Turkish Hackers Infiltrate US Army Servers

US Army web servers were compromised on at least two occasions, with the hackers redirecting visitors to sites with anti-US, anti-Israel and climate-change content, according to documents obtained by InformationWeek.

The Department of Defense has not publicly admitted the breaches, but leaked documents from an internal investigation indicate that servers belonging to the U.S. Army Corps of Engineers’ Transatlantic Center in Virginia and the McAlester Ammunition Plant in McAlester, Oklahoma, were both compromised by a Turkish hacking group called “mosted”. The McAlester attack came on January 26 of this year, whereas the previous attack occurred back in 2007.
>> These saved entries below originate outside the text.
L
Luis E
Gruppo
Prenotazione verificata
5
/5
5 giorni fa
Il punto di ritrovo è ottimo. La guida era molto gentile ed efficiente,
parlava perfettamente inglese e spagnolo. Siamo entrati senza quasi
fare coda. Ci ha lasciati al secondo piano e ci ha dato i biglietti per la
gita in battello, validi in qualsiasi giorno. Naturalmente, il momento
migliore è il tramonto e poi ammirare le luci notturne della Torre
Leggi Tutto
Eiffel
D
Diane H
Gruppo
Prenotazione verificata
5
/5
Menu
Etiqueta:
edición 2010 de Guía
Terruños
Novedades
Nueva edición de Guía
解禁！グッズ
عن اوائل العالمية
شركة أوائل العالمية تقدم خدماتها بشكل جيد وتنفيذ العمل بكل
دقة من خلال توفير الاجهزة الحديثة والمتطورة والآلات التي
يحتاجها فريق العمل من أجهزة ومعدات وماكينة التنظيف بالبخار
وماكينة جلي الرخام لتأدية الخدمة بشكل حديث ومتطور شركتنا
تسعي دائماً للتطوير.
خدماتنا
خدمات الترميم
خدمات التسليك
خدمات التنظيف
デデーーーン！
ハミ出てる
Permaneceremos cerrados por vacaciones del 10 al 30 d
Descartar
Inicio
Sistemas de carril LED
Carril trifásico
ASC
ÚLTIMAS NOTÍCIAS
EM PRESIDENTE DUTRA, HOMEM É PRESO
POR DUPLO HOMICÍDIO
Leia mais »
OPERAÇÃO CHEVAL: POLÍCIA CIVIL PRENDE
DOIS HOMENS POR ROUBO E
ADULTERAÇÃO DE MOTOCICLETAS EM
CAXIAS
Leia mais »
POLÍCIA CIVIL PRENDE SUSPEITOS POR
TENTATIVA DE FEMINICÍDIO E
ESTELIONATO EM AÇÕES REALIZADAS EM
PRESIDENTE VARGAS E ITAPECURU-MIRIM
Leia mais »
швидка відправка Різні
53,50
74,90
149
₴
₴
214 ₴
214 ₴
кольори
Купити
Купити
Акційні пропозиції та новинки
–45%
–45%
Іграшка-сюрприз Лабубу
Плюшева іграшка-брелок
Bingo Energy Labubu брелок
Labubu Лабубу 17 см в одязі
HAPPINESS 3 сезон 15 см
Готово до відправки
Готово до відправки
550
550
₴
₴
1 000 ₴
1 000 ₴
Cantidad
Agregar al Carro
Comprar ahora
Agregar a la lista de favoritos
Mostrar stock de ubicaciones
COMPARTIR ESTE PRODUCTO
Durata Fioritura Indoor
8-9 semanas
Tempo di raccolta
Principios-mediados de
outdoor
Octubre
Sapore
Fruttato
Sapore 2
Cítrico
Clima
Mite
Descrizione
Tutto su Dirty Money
In both cases, users were redirected to a 3rd party site, on one occasion displaying climate-change material and on the other displaying images and text of an anti-US and anti-Israeli nature. It’s not clear whether any sensitive information was stolen in the attacks, which appear to be more about humiliating the US Army webmasters and political point-scoring on the part of the hackers. The group apparently used SQL injection techniques to gain access to the servers and are known to have used a similar exploit in the past to hijack a site run by security and anti-virus firm Kaspersky Lab.

The attack is the subject of an ongoing criminal investigation and search warrants have been served against ISPs as well as Yahoo, Google, and Microsoft in a concerted effort by the US Government to track down and punish those responsible. For hackers to have infiltrated supposedly high-security military servers in this way has likely proved both highly embarrassing, not to mention deeply troubling for those in charge.